Un Milan dalle mille sfaccettature
Come sottolineato da Tuttosport, il Milan di Allegri è un collettivo camaleontico. Alla base c’è il 3-5-2, ma le varianti tattiche non mancano: dal più equilibrato 3-4-2-1 fino al 4-3-3, pensato per aumentare il peso offensivo. L’obiettivo è chiaro: adattare il modulo alle esigenze della partita, all’avversario e alle qualità dei singoli interpreti.
I giocatori chiave del nuovo Milan
Al centro del progetto ci sono nomi che fanno la differenza. In attacco, Rafael Leao e Christian Pulisic sono punti fermi e intoccabili. A centrocampo, la “linea franco-croata” formata da Adrien Rabiot e Luka Modric garantisce equilibrio e qualità in entrambe le fasi di gioco. Ma la vera sorpresa è Alexis Saelemaekers: il belga, già apprezzato da Pioli, si sta ritagliando un ruolo fondamentale grazie alla sua duttilità, capace di ricoprire più posizioni dal terzino all’ala.
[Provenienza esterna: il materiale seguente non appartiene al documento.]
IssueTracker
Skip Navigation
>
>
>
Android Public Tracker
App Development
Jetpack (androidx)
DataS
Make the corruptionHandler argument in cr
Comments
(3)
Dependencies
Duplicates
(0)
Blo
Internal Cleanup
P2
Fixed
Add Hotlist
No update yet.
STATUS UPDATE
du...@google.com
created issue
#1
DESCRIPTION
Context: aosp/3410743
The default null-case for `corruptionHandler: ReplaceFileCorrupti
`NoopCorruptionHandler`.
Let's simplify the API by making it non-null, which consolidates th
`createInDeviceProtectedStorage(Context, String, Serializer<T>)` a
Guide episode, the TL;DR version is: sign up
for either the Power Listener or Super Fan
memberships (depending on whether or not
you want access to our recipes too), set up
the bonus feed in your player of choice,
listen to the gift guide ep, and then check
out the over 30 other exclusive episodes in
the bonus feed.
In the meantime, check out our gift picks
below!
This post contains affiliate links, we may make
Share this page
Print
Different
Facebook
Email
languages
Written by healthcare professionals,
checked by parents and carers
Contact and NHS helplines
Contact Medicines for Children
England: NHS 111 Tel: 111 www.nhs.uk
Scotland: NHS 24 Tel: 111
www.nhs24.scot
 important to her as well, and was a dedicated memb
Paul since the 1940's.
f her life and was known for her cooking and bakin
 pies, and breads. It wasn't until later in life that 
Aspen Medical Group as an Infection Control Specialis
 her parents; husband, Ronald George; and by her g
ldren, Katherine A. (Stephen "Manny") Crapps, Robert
Pragmatismo e visione per tornare in alto
Il Milan di Allegri sta dimostrando di sapersi trasformare senza smarrire la propria identità. Una caratteristica che potrebbe rivelarsi decisiva per riportare i rossoneri ai vertici della Serie A e renderli competitivi anche in Europa. Pragmatismo, adattabilità e una rosa costruita per offrire soluzioni diverse: questi i pilastri su cui Allegri sta modellando la sua squadra trasformista.